**Problems to solve**.
1 - From the trip description below, copy the stretch from "As a pre-trip" through "in San Francisco." word for word.
2 - Answer these questions using the trip description below:
(a) What does Meals on Wheels deliver?
(b) Which island sits in San Francisco Bay?
(c) What temperature range does San Francisco typically have in March?

**Extracted text**.
########################################

Participants should be ready to work hard to maximize our impact, and have fun along
the way!
As a pre-trip service learning activity, we will volunteer with Meals on Wheels or Loaves
and Fishes (depending on need at the time). Meals on Wheels is an organization in
Charlottesville that delivers hot meals to people throughout Charlottesville and
Albemarle County who are vulnerable to hunger and isolation because of decreased
mobility. If there is greater need at Loaves and Fishes, we will volunteer there as a group
one day and help with their mission to provide groceries to low-income families in the
surrounding community. Both service organizations work closely with its volunteers to
facilitate greater access to nutritional food in the Charlottesville area. We believe
working with either or both of these organizations will prepare and introduce us to the
type of service we will be completing in San Francisco.

Regional Background:
San Francisco, California is a hilly city on the tip of a peninsula surrounded by the
Pacific Ocean and San Francisco Bay. It’s known for its year-round fog, iconic Golden
Gate Bridge, cable cars and colorful Victorian houses. In the bay sits Alcatraz Island, site
of the notorious former prison. A popular tourist destination, San Francisco is known for
its cool summers, fog, steep rolling hills, eclectic mix of architecture, and landmarks,
including the Golden Gate Bridge, cable cars, the former Alcatraz Federal Penitentiary,
Fisherman’s Wharf, and its Chinatown district. San Francisco is also home to a quickly
growing startup culture and has a history of counterculture from the hippies movement in
the 60’s to the LGBTQ movement today. In terms of weather, San Francisco holds a
remarkably mild climate year-round, with temperatures typically ranging from 45-65
degrees during the month of March.

########################################

**Dataset**.
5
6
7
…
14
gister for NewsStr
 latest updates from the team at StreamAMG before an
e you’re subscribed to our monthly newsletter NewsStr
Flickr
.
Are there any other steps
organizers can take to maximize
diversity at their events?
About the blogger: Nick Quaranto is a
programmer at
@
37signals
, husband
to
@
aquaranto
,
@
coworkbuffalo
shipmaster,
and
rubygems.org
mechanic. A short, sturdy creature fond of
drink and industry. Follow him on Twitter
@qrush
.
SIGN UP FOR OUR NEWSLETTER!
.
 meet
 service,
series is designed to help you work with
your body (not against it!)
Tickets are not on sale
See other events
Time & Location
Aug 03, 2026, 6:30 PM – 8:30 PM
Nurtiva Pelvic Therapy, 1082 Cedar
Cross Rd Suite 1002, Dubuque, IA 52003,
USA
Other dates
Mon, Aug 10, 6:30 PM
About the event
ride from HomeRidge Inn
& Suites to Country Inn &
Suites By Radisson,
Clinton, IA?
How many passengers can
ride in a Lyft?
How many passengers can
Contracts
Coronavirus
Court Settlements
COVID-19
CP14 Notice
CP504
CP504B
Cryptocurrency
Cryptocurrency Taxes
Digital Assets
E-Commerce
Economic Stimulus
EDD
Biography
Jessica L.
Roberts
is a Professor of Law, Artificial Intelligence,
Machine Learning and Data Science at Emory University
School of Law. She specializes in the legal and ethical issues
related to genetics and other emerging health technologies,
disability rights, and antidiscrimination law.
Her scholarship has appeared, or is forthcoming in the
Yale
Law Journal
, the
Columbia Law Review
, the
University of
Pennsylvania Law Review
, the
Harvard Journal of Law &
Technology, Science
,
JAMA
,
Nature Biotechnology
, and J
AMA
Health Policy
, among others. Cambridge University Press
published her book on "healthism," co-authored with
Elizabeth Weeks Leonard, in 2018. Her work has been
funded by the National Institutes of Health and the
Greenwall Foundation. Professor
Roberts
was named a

########################################

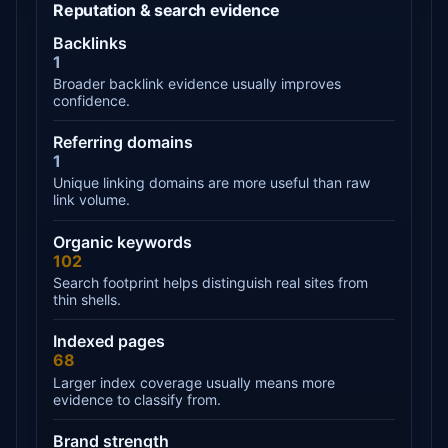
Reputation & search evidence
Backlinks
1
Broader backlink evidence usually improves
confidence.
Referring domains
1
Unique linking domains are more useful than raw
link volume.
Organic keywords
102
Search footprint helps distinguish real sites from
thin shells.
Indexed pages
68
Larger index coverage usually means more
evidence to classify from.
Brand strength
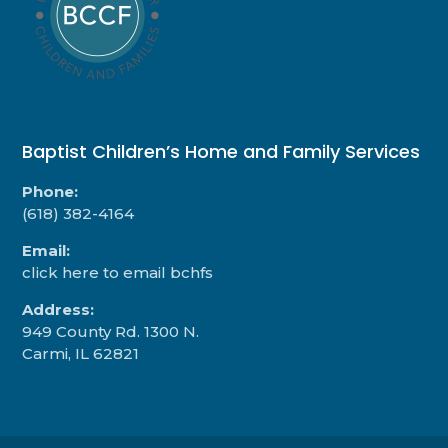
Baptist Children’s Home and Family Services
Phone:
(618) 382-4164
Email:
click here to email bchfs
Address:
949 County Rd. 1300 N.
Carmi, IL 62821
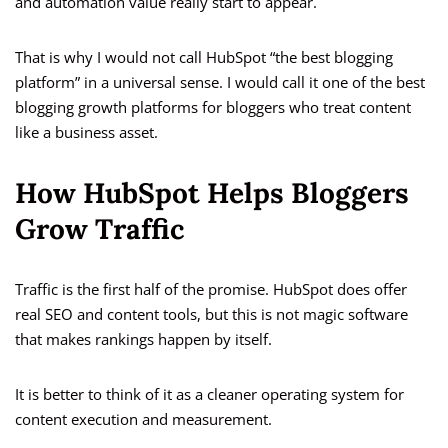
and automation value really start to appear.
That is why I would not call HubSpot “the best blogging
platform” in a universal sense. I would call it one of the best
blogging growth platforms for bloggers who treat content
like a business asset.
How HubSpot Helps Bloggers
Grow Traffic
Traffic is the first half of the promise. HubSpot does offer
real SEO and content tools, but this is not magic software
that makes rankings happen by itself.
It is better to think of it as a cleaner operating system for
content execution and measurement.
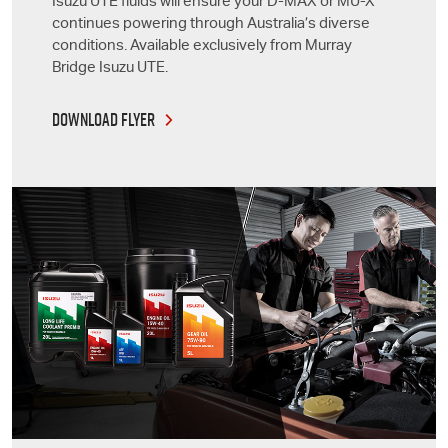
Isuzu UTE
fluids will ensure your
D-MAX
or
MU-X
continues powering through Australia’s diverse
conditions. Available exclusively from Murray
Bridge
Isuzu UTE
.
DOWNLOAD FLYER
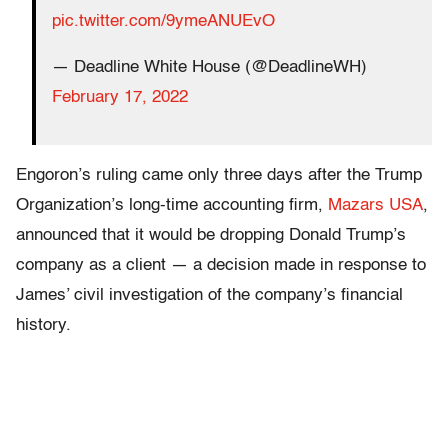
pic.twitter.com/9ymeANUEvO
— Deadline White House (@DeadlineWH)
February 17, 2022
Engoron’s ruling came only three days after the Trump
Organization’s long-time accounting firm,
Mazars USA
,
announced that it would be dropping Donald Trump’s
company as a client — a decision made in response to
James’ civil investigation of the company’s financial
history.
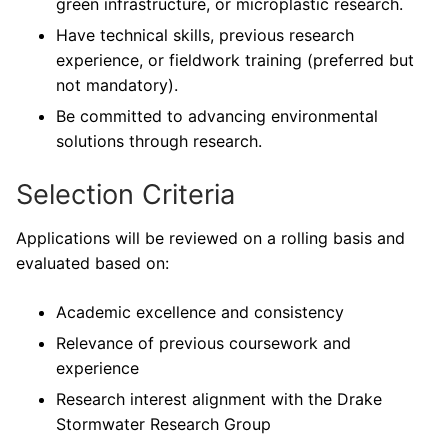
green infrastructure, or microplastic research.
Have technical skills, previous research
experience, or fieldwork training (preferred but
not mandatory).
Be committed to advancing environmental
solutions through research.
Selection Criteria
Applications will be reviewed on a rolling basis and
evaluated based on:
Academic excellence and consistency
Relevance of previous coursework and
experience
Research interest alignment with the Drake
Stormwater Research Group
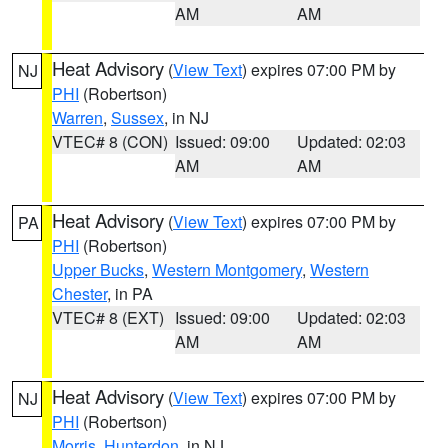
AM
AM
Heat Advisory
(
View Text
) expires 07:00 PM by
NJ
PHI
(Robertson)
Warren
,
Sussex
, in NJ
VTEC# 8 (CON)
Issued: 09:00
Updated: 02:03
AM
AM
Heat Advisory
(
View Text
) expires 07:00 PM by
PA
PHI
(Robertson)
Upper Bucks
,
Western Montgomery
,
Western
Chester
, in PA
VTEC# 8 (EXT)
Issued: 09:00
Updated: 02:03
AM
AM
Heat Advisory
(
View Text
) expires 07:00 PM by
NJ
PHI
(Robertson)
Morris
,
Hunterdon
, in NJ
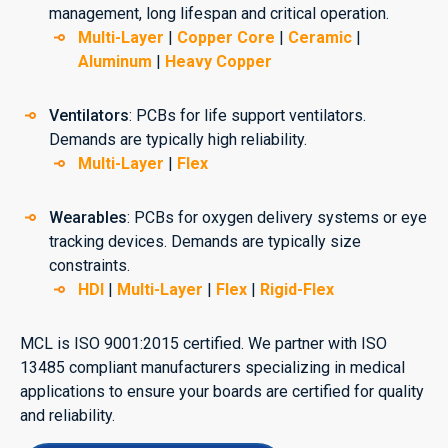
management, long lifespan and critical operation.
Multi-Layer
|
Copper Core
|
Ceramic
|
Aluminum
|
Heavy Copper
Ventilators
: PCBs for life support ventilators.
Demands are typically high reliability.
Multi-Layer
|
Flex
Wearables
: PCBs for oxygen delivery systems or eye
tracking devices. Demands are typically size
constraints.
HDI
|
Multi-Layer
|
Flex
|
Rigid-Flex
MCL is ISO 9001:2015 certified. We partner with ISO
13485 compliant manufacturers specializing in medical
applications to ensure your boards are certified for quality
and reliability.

########################################

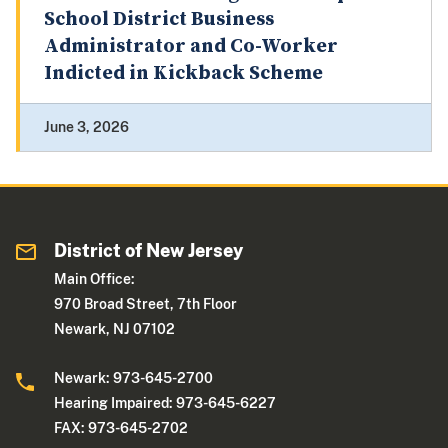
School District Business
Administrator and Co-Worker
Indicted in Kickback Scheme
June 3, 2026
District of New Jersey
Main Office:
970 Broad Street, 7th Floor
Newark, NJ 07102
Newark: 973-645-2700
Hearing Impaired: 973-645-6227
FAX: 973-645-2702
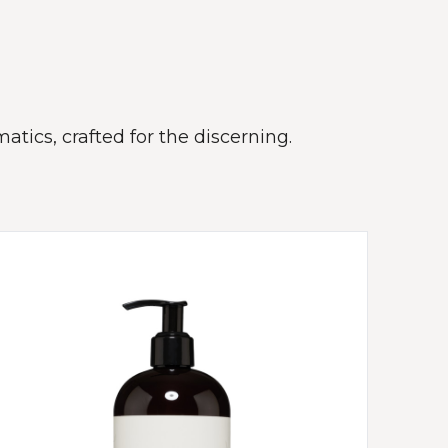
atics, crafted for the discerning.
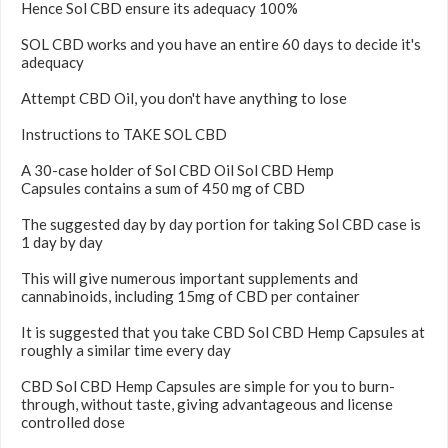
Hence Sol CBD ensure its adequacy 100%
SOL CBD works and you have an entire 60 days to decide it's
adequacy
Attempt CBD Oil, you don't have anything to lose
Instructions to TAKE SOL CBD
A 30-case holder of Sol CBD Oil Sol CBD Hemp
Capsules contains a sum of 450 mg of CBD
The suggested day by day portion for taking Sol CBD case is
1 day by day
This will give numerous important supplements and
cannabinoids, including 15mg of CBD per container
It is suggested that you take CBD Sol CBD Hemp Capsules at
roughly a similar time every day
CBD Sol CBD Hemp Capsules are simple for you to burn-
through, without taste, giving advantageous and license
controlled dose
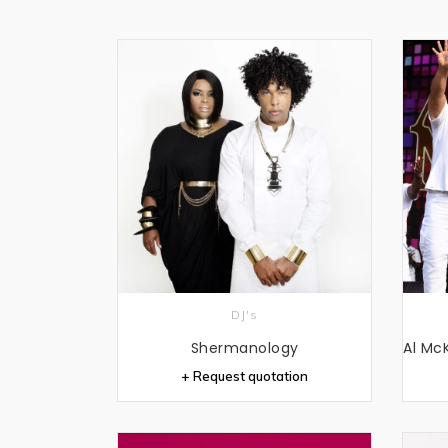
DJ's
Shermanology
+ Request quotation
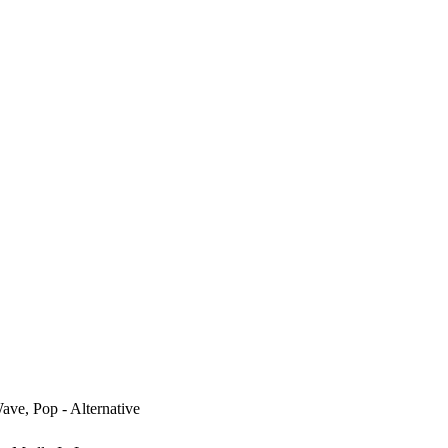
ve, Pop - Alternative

########################################

**Results of the tasks**.
1 -
As a pre-trip service learning activity, we will volunteer with Meals on Wheels or Loaves
and Fishes (depending on need at the time). Meals on Wheels is an organization in
Charlottesville that delivers hot meals to people throughout Charlottesville and
Albemarle County who are vulnerable to hunger and isolation because of decreased
mobility. If there is greater need at Loaves and Fishes, we will volunteer there as a group
one day and help with their mission to provide groceries to low-income families in the
surrounding community. Both service organizations work closely with its volunteers to
facilitate greater access to nutritional food in the Charlottesville area. We believe
working with either or both of these organizations will prepare and introduce us to the
type of service we will be completing in San Francisco.

2 -
(a) Hot meals
(b) Alcatraz Island
(c) 45-65 degrees